コラム COLUMN
膝 膝が外れる感じがする?不安定感の正体と受診すべきタイミング

「歩いていると膝がグラッとする」「膝が外れそうな感じがする」といった不安定感に悩まされていませんか?
明確な痛みはないのに、膝に違和感やぐらつきがある…そんな症状を放っておくと、将来的に大きなトラブルにつながることもあります。
本記事では、膝の不安定感の原因と、病院を受診すべきタイミングについて、専門医がわかりやすく解説します。
膝が「外れそう」と感じるのはなぜ?
膝の不安定感は、膝関節を構成する骨や靱帯、筋肉、半月板などのどこかにトラブルがあるサインです。
代表的な原因には、以下のようなものがあります。
① 前十字靱帯(ACL)の損傷
スポーツ中や転倒時などに前十字靱帯が部分的・完全に損傷すると、膝の前後方向の安定性が失われます。
「膝がカクッと抜ける感じがする」「方向転換のときに力が入らない」といった症状が特徴です。
② 半月板の損傷
半月板は膝のクッションの役割を果たしています。

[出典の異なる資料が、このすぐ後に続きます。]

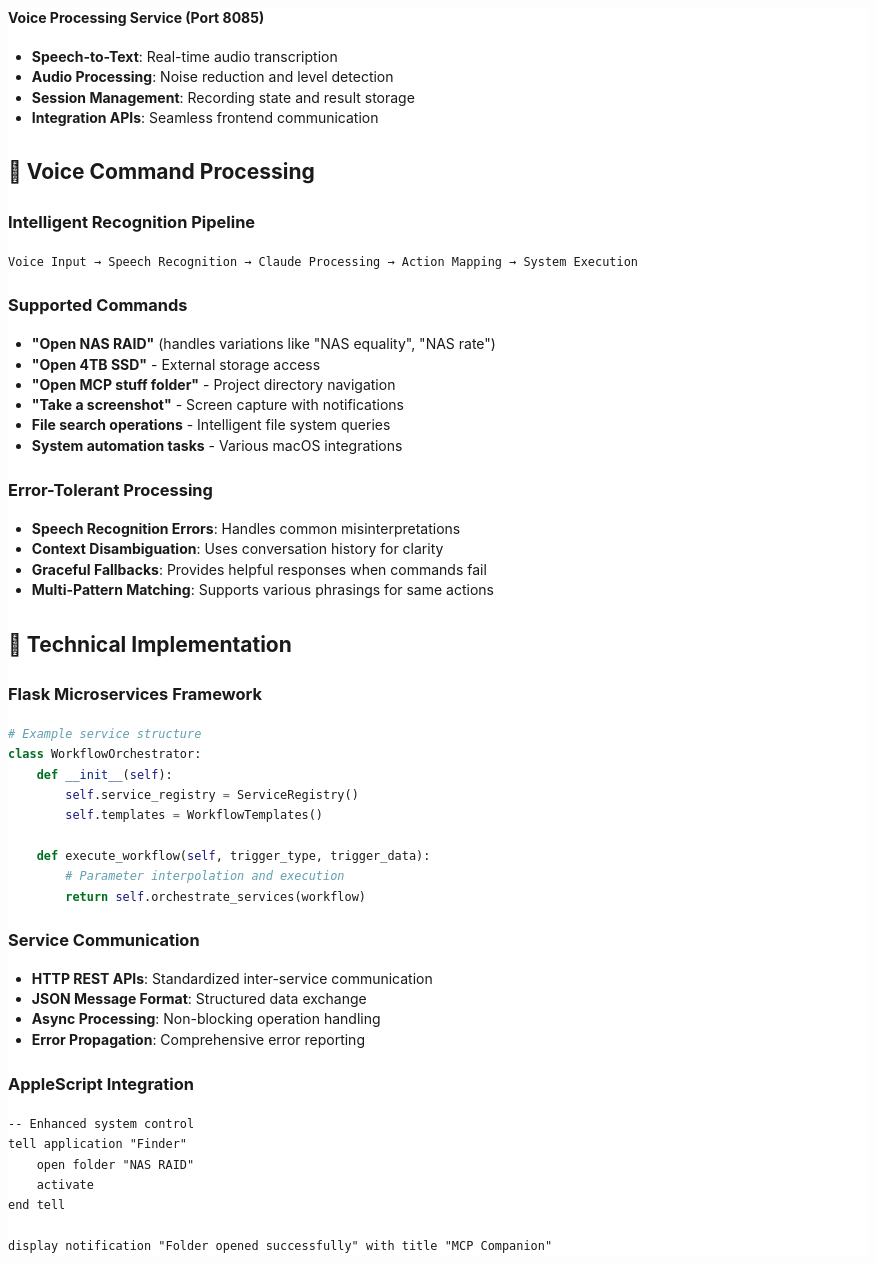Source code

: #### **Voice Processing Service** (Port 8085)
- **Speech-to-Text**: Real-time audio transcription
- **Audio Processing**: Noise reduction and level detection
- **Session Management**: Recording state and result storage
- **Integration APIs**: Seamless frontend communication

## 🎤 Voice Command Processing

### **Intelligent Recognition Pipeline**
```
Voice Input → Speech Recognition → Claude Processing → Action Mapping → System Execution
```

### **Supported Commands**
- **"Open NAS RAID"** (handles variations like "NAS equality", "NAS rate")
- **"Open 4TB SSD"** - External storage access
- **"Open MCP stuff folder"** - Project directory navigation
- **"Take a screenshot"** - Screen capture with notifications
- **File search operations** - Intelligent file system queries
- **System automation tasks** - Various macOS integrations

### **Error-Tolerant Processing**
- **Speech Recognition Errors**: Handles common misinterpretations
- **Context Disambiguation**: Uses conversation history for clarity
- **Graceful Fallbacks**: Provides helpful responses when commands fail
- **Multi-Pattern Matching**: Supports various phrasings for same actions

## 🔧 Technical Implementation

### **Flask Microservices Framework**
```python
# Example service structure
class WorkflowOrchestrator:
    def __init__(self):
        self.service_registry = ServiceRegistry()
        self.templates = WorkflowTemplates()
        
    def execute_workflow(self, trigger_type, trigger_data):
        # Parameter interpolation and execution
        return self.orchestrate_services(workflow)
```

### **Service Communication**
- **HTTP REST APIs**: Standardized inter-service communication
- **JSON Message Format**: Structured data exchange
- **Async Processing**: Non-blocking operation handling
- **Error Propagation**: Comprehensive error reporting

### **AppleScript Integration**
```applescript
-- Enhanced system control
tell application "Finder"
    open folder "NAS RAID"
    activate
end tell

display notification "Folder opened successfully" with title "MCP Companion"
```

損傷すると、膝に引っかかり感や不安定感が出てきます。
急な動きで悪化することがあり、早期の対応が大切です。
③ 筋力低下や加齢変化
運動不足や加齢により、太ももの筋肉(特に大腿四頭筋)が弱くなると、膝を支える力が低下します。
膝が「ふらつく」「しっかり支えられない」と感じる場合、筋力の低下が関係している可能性があります。
④ 変形性膝関節症
軟骨がすり減り、関節が変形することで膝の構造が不安定になります。
「歩き始めがつらい」「長時間の歩行で膝がグラグラする」と感じる方は、要注意です。
どんなときに病院へ行くべき?
膝の不安定感があっても、日常生活に大きな支障がなければ「様子を見よう」と思う方も多いかもしれません。
しかし、以下のような場合は、整形外科の受診をおすすめします。
- 階段の上り下りや坂道で膝がガクッとなる
- スポーツや運動中に膝が外れそうになる
- 歩行中に不意に膝が曲がって転びそうになる
- 膝に痛みや腫れを伴う
- 過去に膝のケガをしたことがある
放置すると、症状が悪化したり、将来的に手術が必要になるケースもあります。
早期診断と治療で、将来の負担を軽くすることができます。
整形外科では、問診・触診・画像検査(レントゲンやMRI)などを通じて原因を特定します。
靱帯損傷や半月板損傷が疑われる場合には、MRIでの詳しい評価が必要です。
また、関節の動きや筋力のチェックも行われ、リハビリや装具の提案、場合によっては再生医療や手術も検討されます。
再生医療という新しい選択肢も
変形性膝関節症や半月板損傷など、手術を避けたい方には、再生医療という治療選択肢があります。
たとえば、患者さん自身の脂肪や血液から取り出した成分を使うPRP療法や幹細胞治療は、自然な回復力を引き出し、関節の機能回復をサポートします。
手術に抵抗がある方や、将来的な予防を考えている方にも注目されています。
まとめ:膝の不安定感は「身体からのサイン」
膝が外れそうな感じ、不安定な感覚は、「気のせい」ではなく、身体が発するSOSです。
違和感を感じたら、早めに整形外科を受診して、原因を明らかにしましょう。
必要に応じて、再生医療やリハビリなど、あなたに合った治療を選ぶことで、安心して毎日を過ごすことができます。